Thailand is also suffering from the impact of six months of political street protests that began in November 2013. At least 28 people were killed in and around Bangkok, and hundreds more were injured before the protests ended with a military coup in May 2014. The coup further spooked tourists, and invalidated many of travel insurance policies for use in the country.

     Exacerbating the situation, the baht has strengthened considerably against the currencies of many international tourists as it tracks the strengthening dollar, against which it has remained steady. The dollar bought 32.77 baht on Jan. 27, compared with 32.92 a year earlier.

     Over the same period, the purchasing power of the euro fell from 45.01 baht to 36.96 baht, the Japanese yen from 0.32 baht to 0.28 baht and the Australian dollar from 28.75 baht to 26 baht. Even the Chinese yuan, which is not freely traded, has slipped from 5.44 baht to 5.23 baht.

     Overall, tourist numbers fell 6.9% to 24.71 million in 2014, compared to the previous year, according to the Tourism Authority -- a stark contrast to surging tourist numbers in 2013, which were up 20% on 2012. The Tourism Authority estimated at the end of 2013 that numbers would rise 10% in 2014.

     Some of the missing tourists went elsewhere in Southeast Asia -- particularly to Cambodia and Vietnam, according to the Tourism Authority. "They have the same product -- beach holidays in Southeast Asia -- as Thailand, but their product is newer in the market and it's cheaper," Saluda said.
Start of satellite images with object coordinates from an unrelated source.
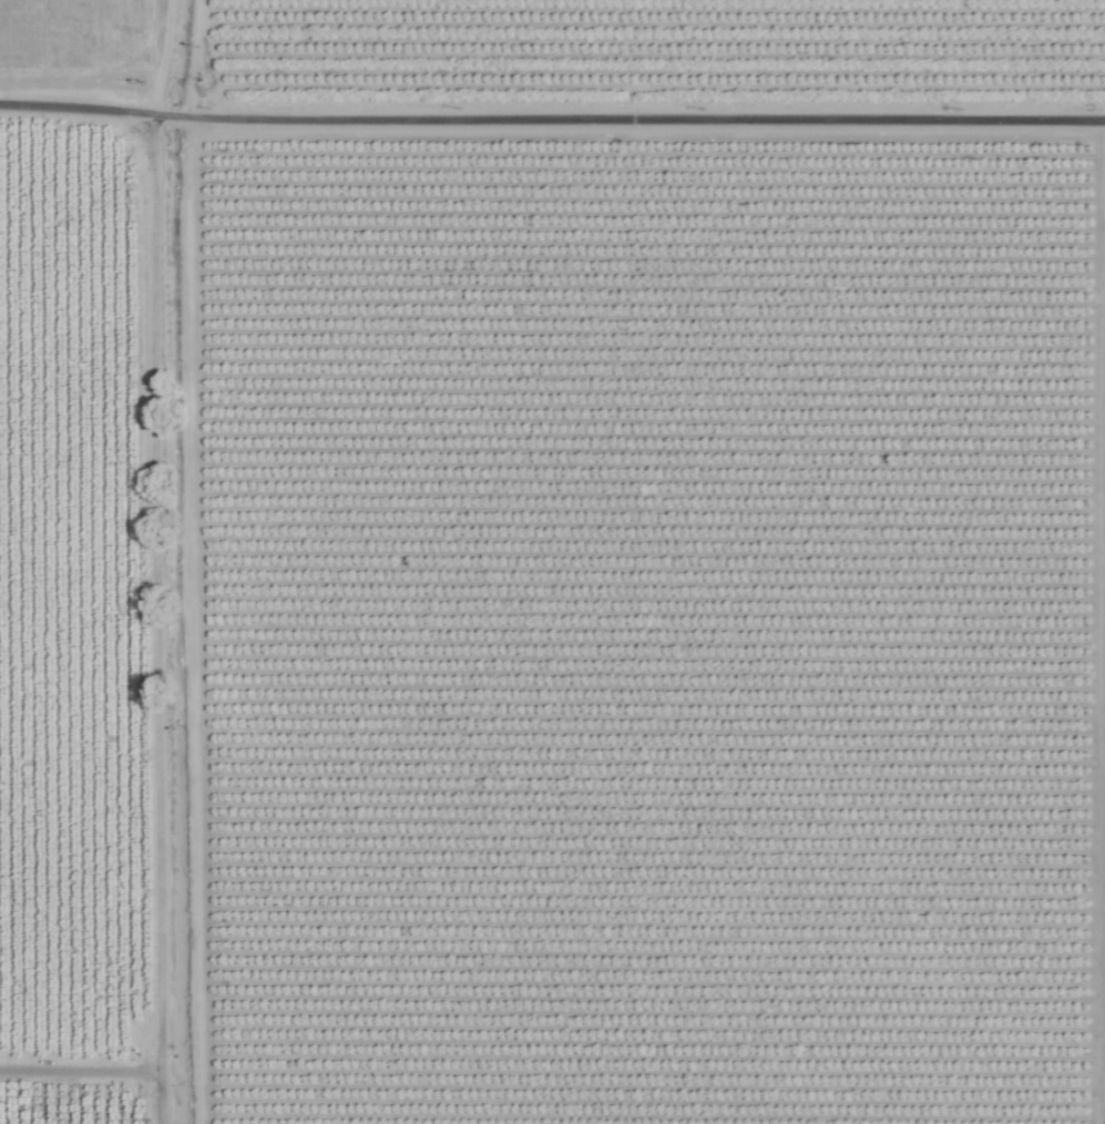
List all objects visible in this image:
crop: (81, 35)
road: (184, 56)
road: (122, 106)
road: (674, 125)
crop: (651, 561)
road: (154, 616)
     According to Vietnam National Administration of Tourism, the country attracted 364,873 Russian tourists in 2014, a 22% increase over the same period for 2013, although numbers were flat in December, compared with the previous year, suggesting that the surge might be running out of steam.

     There were also signs that Cambodia was being hit by the fast-fading Russian market. Seng Bonny, executive director of Cambodian travel agency Eurasie Travel, told The Phnom Penh Post that his company had seen a 40% decline in Russian customers compared to December last year.

     "The numbers could change, but we can't do anything about the [ruble crisis]," he added.

     In Thailand, a big rise in Chinese tourism is picking up some of the slack. Saluda said that the two bright spots for Pattaya were domestic tourists, which had risen by 7% in 2014, and the Chinese market, which was up by more than 10%.

     "The Chinese and Indian markets are expected to increase but we have no figures yet," Sanpetch said, adding: "It will be two more years before the Russians are back."

     The Tourism Authority is optimistic that a new campaign encouraging tourists to "Discover the Thainess" will see numbers bounce back by about 15% this year to 28.36 million.

     But there is plenty of work to do, especially in Pattaya. Back on Jomtien Beach, in the heart of one of the city's key tourist zones, hundreds of deck chairs sit empty. It is a forlorn sight.

     "I need more tourists," complains Aoun, the proprietor of a beachside restaurant and bar. It is a cry being echoed by tourist businesses across Thailand and, increasingly, around the region.